| Try it |
Go through the entries below line by line and count those containing "span"; the answer is that count alone.

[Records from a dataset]
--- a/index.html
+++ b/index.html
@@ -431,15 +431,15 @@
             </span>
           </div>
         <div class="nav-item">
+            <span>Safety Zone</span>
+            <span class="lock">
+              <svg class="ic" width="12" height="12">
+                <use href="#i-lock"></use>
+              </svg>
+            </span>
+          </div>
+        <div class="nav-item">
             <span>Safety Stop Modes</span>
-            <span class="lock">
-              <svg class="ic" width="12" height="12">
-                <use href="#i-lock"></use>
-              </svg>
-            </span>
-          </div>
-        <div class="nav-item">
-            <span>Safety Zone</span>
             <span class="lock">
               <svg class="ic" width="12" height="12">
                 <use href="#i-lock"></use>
--
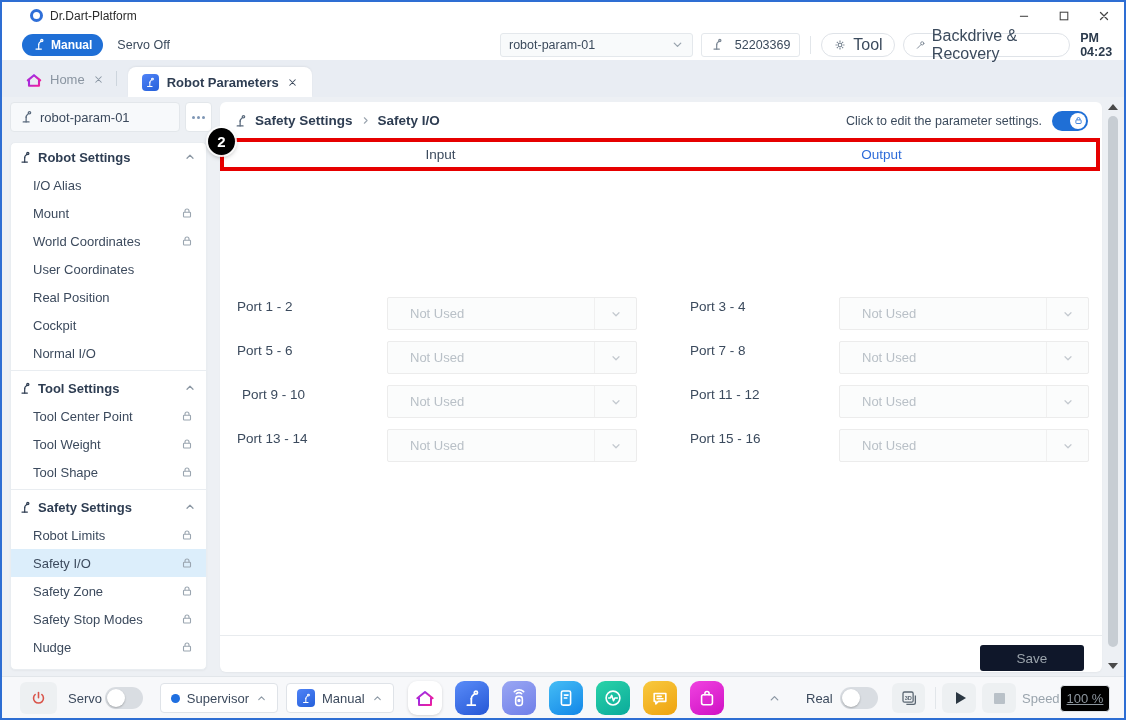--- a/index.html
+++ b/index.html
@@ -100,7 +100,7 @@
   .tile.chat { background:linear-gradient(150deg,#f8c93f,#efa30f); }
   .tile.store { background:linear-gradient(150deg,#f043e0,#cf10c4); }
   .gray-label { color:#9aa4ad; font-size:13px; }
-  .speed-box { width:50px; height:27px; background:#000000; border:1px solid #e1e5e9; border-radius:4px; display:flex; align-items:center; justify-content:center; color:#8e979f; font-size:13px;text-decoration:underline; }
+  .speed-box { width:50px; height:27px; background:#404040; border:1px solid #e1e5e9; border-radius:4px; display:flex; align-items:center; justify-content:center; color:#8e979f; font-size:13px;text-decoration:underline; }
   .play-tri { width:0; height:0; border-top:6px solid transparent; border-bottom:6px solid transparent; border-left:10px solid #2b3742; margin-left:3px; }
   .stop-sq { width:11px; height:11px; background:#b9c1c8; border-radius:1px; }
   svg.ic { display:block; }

| Exercise answer |
9